What should I do with designed structures after generation?

Validate designs through: (1) structural prediction with Boltz-2 for independent confirmation, (2) molecular dynamics simulation to check stability, (3) docking with DiffDock or Smina for alternative binding modes, (4) sequence optimization with Protein-MPNN for alternative sequences. Then prioritize for experimental synthesis.

Can I combine multiple constraints?

Yes. BoltzGen supports simultaneous constraints: binding site targeting, disulfide bonds, cyclic topology, secondary structure, and fixed sequences. Combine constraints to steer design toward your objectives. More constraints reduce sampling space but improve success on known features.

What's the difference between BoltzGen and RFDiffusion?

RFDiffusion designs protein scaffolds around motifs or sequences you provide. BoltzGen generates binders de novo against target structures without requiring input scaffolds. BoltzGen predicts binding to specific targets; RFDiffusion is more general-purpose structure design. Use BoltzGen when you have a target; use RFDiffusion for scaffold-based or motif-driven design.

Can BoltzGen design binders for small molecules?

Yes, via the protein-small_molecule protocol. Provide your ligand as a SMILES string or PubChem ID. This is the most expensive modality (6.8× cost) and newer than peptide/nanobody design, so expect less validation data. Works best for common functional groups; unusual chemistry may be less reliable.

How do I know if a design is worth synthesizing?

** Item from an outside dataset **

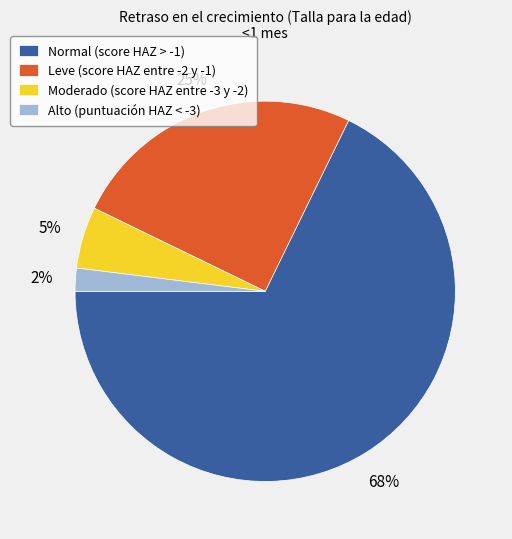

Do Moderado (score HAZ entre -3 y -2) and Normal (score HAZ > -1) together represent more than half of the pie?

Yes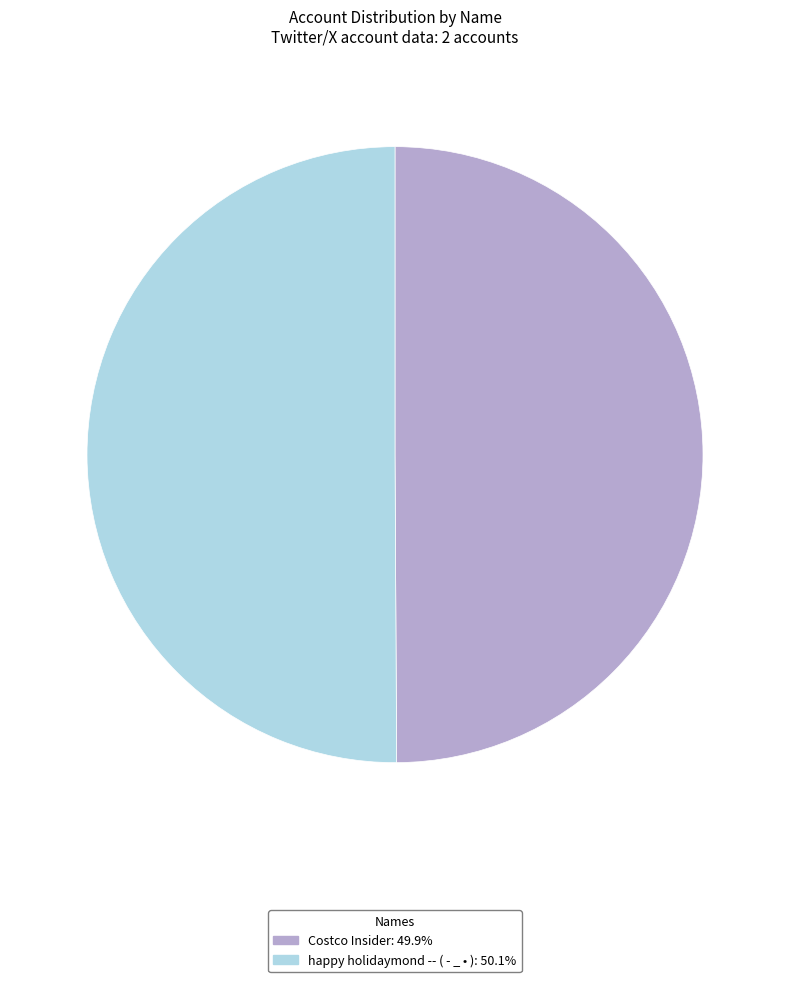

Do happy holidaymond -- ( - _ • ): 50.1% and Costco Insider: 49.9% together represent more than half of the pie?

Yes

Use this ranking: (1) high pTM (> 0.8) indicates high structural confidence, (2) low PAE at the interface shows confident binding prediction, (3) BSA within normal range (500–2,500 Ų) suggests productive interactions, (4) sequence quality—avoid biased compositions, unusual amino acids, or suspicious patterns. Synthesize top 3–5 ranked candidates with orthogonal validation.

Can I use existing binder structures as templates?

BoltzGen generates from scratch, not from templates. But you can validate designs by comparing them to known binders structurally or by using Protein-MPNN to extract sequences from successful binders and refine them. For template-based design, consider RFDiffusion instead.

What formats do designed structures come in?

Each design is delivered as a CIF file (3D structure), FASTA sequence, and JSON metadata (metrics, interface analysis). You can download all designs together or individually. Use the CIF files in molecular visualization tools, MD simulations, or analysis pipelines.